In my introductory probability class I ran across these two expressions in a solution to a homework problem.
X and Y are two random variables, and f(Y) is any function.
$\mathbb{E}[\mathbb{E}[X|Y]f(Y)]$ = $\mathbb{E}[\mathbb{E}[f(Y)X|Y]]$
or without the outside expectiaton:
$\mathbb{E}[X|Y]f(Y)$ = $\mathbb{E}[f(Y)X|Y]$
Can someone help clarify, more intuitively, why these two expressions are equivalent? The only idea I have is that since we are "fixing" Y in the expectation, f(Y) acts almost as a constant. However, the "fixing" of Y happens in the expectation, yet the function of Y is multiplied afterwards. I know this is probably supposed to be very basic, but it simply isn't clicking for me.
It reminds me of one of the basic properties of conditional expectations, namely "Taking out what's known": if $Y$ is $\mathcal{G}$- measurable and $XY$ - integrable, then $\mathbb{E}[XY|\mathcal{G}] = Y\mathbb{E}[X|\mathcal{G}]$.

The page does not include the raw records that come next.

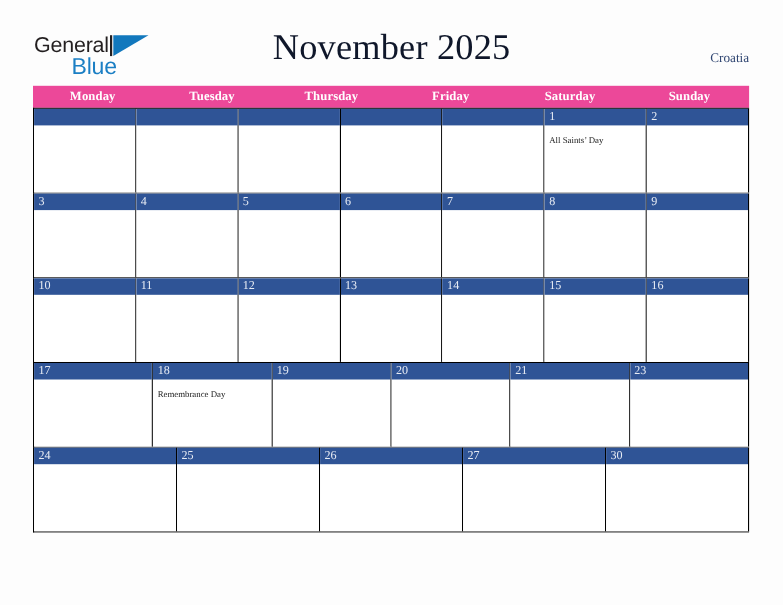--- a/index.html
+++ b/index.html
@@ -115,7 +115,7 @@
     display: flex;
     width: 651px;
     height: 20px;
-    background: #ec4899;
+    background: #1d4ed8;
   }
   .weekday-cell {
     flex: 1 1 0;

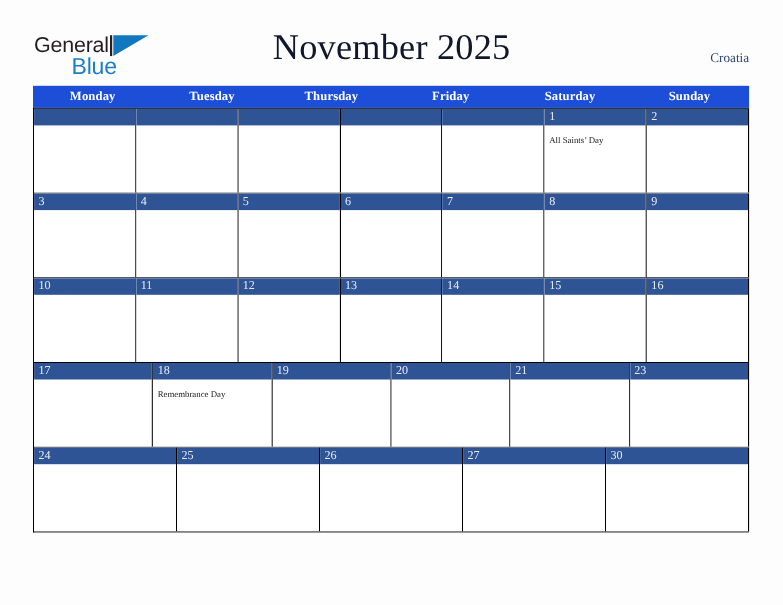--- a/index.html
+++ b/index.html
@@ -210,7 +210,6 @@
       <div class="weekday-cell">Tuesday</div>
       <div class="weekday-cell">Thursday</div>
       <div class="weekday-cell">Friday</div>
-      <div class="weekday-cell">Saturday</div>
       <div class="weekday-cell">Sunday</div>
     </div>
 

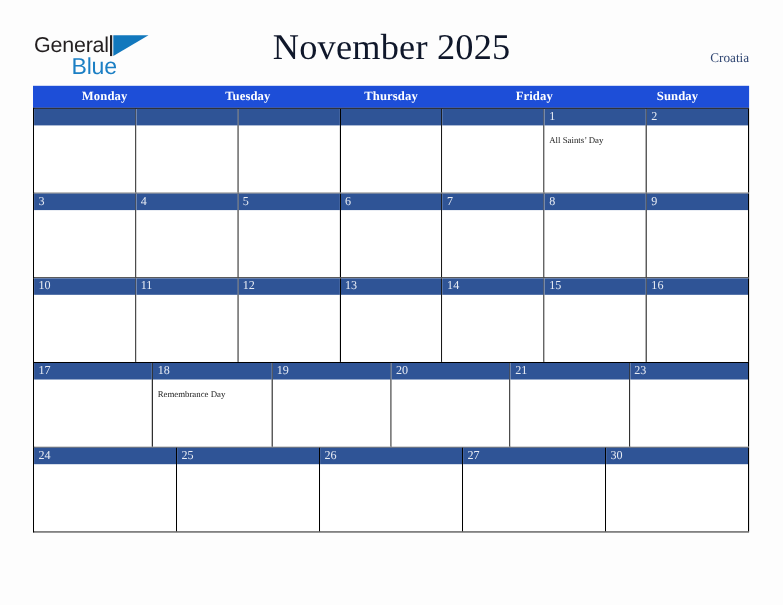--- a/index.html
+++ b/index.html
@@ -173,6 +173,7 @@
     padding: 3px 3px 0 4px;
     box-sizing: border-box;
     overflow: hidden;
+    margin-top: 37px;
   }
   .event {
     font-family: "Liberation Serif", serif;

The proof of this is quite standard - start by showing the result when Y is an indicator function, then apply linearity to prove it for $Y$ - simple, Monotone Convergence for any non-negative measurable function and finally use $Y = Y^+ -Y^-$ to complete the argument.
In your case $\mathcal{G}$ is simply the sigma-algebra generated by $Y$. However, I'm not entirely sure if $f$ can be any function - $f(Y)$ needs to remain $\sigma(Y)$-measurable.